Magnus Bane watches the once-glamorous Hotel Dumort become something else altogether in 1970s New York City.
Fifty years after the Jazz Age rise of the Hotel Dumort, immortal warlock Magnus Bane knows the Manhattan landmark is on the decline. The once-beautiful Hotel Dumort has fallen into a decayed thing, a ruin, as dead as a place can be. But the vampires don't mind...
***
It's a nice read. Although America in the seventies is not one of my favorite ages, it's a wonderful and dark age for mankind/mundanes. I'm surprised The Fall of Hotel Dumort is closely associated with drugs. Not the supernatural kind of drugs, but a surprisingly human one --- cocaine. Never in a million years will I think of a drug as mundane as cocaine will be involved in something beyond mundane's understanding. Nice surprise, indeed.

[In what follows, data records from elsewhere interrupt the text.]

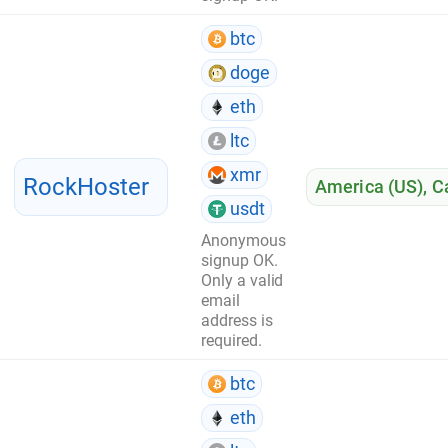
btc
doge
eth
ltc
xmr
RockHoster
America (US)
,
C
usdt
Anonymous
signup OK.
Only a valid
email
address is
required.
btc
eth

And the fact that Camille plays a part brings out my curiosity. Camille's never one of my favorite characters but she's mysterious that I would like to know who she really is. Apparently we still don't get her real inner self but it's still interesting to see her purring all over the place. The ending is a little lame though. But overall the novella is good enough. Unfortunately the next is The Last Stand of The New York Institute. Well, maybe not "unfortunate", but we have to wait until January 21, 2014 for The Course of True Love, one of my most anticipated novella since The Midnight Heir. (I mean, MALEC!!!)